そんなことを思っていると、リュカが目を光らせながら光の速さで、被害状況や魔力の記録を端末に打ち込んでいた。
そして、それが終わったのか私に振り向いて興奮した様子で口を開いた。
「これは、学園の歴史内において史上最大の出来事だっ! リィルティが心の底から笑った回数が六百五十回! そして学園の歴史が六百五十年! これは本当に凄いよ!」
その話は初めて聞いた。そもそも、私の笑った回数を正確に記録しているだなんてとんでもない記録係だ。というか、私はそんなに笑っていたのか? あまりにも嘘みたいな記録で思わず疑ってしまう。

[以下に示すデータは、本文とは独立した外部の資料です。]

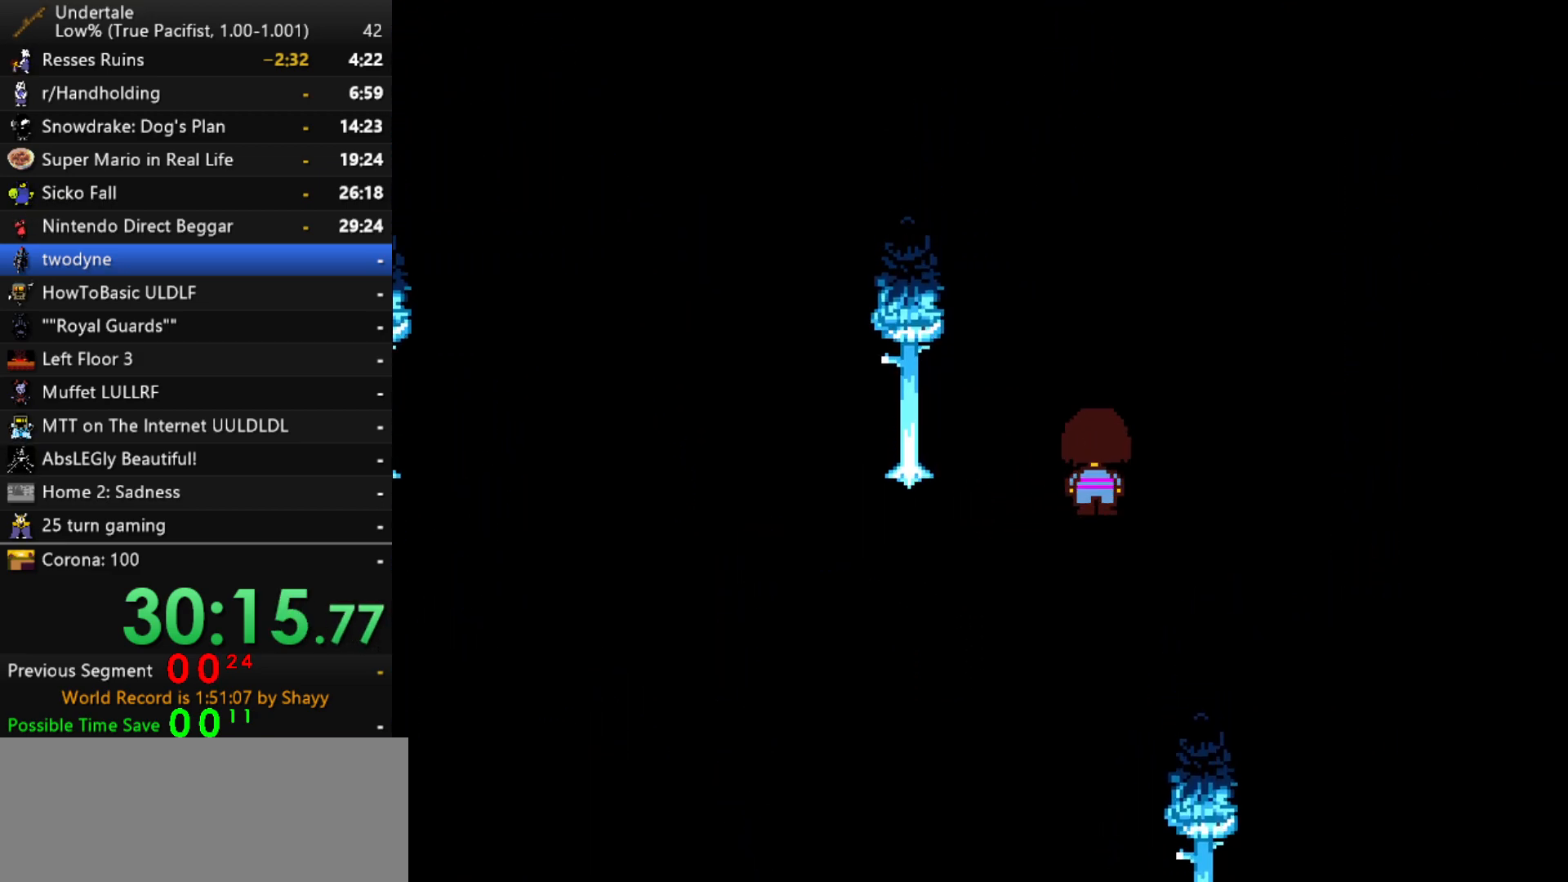
{"keys": ["right", "up"], "events": []}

それよりも、この学園って六百年以上も続いていたのか。ルフェイ家はとんでもないな。
「リューちゃん、いつからそんな恐ろしい観察をしていたのかしら?」
私がじとりと睨むと、リュカはまったく悪びれた様子もなく堂々と胸を張った。
「入学初日から! リィルティは『学園最大の異常値』って、先生たちの間でも話題だったしね。観察対象として最適だったんだ!」
「うーん、何だか複雑な気持ちねぇ」
「俺も、その日からリィルティの下僕になると決めた」
キーランがさらりととんでもない発言をしても、リュカは「はいはい」と流すように片手を振った。
「キーランは黙ってて。そういう発言は記録が面倒くさくなるから。それに、あとで誤解されるし」
そう言ってリュカは、魔導端末を抱き抱えると真面目な顔でこちらを見た。
「というわけで、リィルティ。君は一旦生徒会室へ連行~!」
「え?」
目を丸くした私に構うことなく、リュカはくるりと背を向け、片手で指をくるくる回しながら号令をかける。
「キーラン、連行よろしく~!」
「了解。抱っこでいいか?」
「いいよ~」
リュカの言葉にキーランは、にっこりと笑ってふわっと私を抱き上げた。
「キーちゃん? 抱っこはダメだって言ったでしょ?」
そう言っても、キーランはまるで聞こえていないかのように、ご機嫌な顔で私を抱えたまま歩き出す。
「これはもうダメね」
私はそのままキーランに抱えられて、生徒会室へと連行されていった。
それが、風紀と秩序に基づく「正しい処置」かどうかは、さておき。